Sidney Herbert married on the 13th of August, 1846, at St. George’s Church, Hanover Square, Elizabeth A’Court, daughter of Major-General Charles Ashe A’Court, of Amington Hall, near Tamworth, brother of Lord Heytesbury. The Dean of Salisbury officiated, and the bridesmaids were: Lady Selina Meade, Miss Hamilton, Miss Bouverie, and the two Misses Vesey, daughters of Lady Emma Vesey.

By this marriage he had four sons and three daughters:
George Robert Charles, afterwards thirteenth Earl of Pembroke. Born 6th July, 1850, died 3rd May, 1895.
Sidney, present Earl. Born 20th February, 1853.
William Reginald, R.N. Born 21st May, 1854; lost at sea on H.M.S. Captain, 6th September, 1870.
Michael Henry, afterwards Ambassador to the United States of America. Born 25th June, 1857, died 30th September, 1903·
Mary Catherine, married Baron von Hügel.
Elizabeth Maud, married Sir Charles Hubert Parry, Bart.
Constance Gladys, married in 1878 St. George Henry, fourth Earl of Lonsdale, and, in 1885, Frederick, Earl de Grey, only son of the Marquis of Ripon.

Lord Herbert of Lea employed Thomas Henry Wyatt to build him the present Byzantine structure in place of the old Parish Church of Wilton.

Source: Wilton house pictures; containing a full and complete catalogue and description … by Sidney Herbert Earl of Pembroke. London, Printed at the Chiswick press, 1907.

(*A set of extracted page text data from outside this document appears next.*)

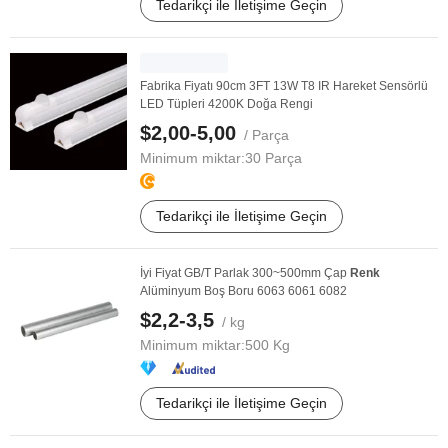
Tedarikçi ile İletişime Geçin
Fabrika Fiyatı 90cm 3FT 13W T8 IR Hareket Sensörlü
LED Tüpleri 4200K Doğa Rengi
$2,00-5,00
/ Parça
Minimum miktar:
30 Parça
Tedarikçi ile İletişime Geçin
İyi Fiyat GB/T Parlak 300~500mm Çap
Renk
Alüminyum Boş Boru 6063 6061 6082
$2,2-3,5
/ kg
Minimum miktar:
500 Kg
Tedarikçi ile İletişime Geçin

*) Nightingale’s closest friends included the Herbert couple, whom she had met in Rome in 1850. Sidney Herbert held the post of Secretary of State in the British War Office in 1854 and was thus one of the most suitable people to support her in her planned mission. Her letter soliciting his support crossed with an official letter from Herbert to her, in which he asked her, as Secretary of State, to take charge of a group of nurses to travel to Scutari on behalf of the government. Herbert’s letter emphasised the experimental nature that this undertaking would have. Before the British army had left for the Black Sea, the use of nurses had been discussed but almost unanimously rejected by the army leadership.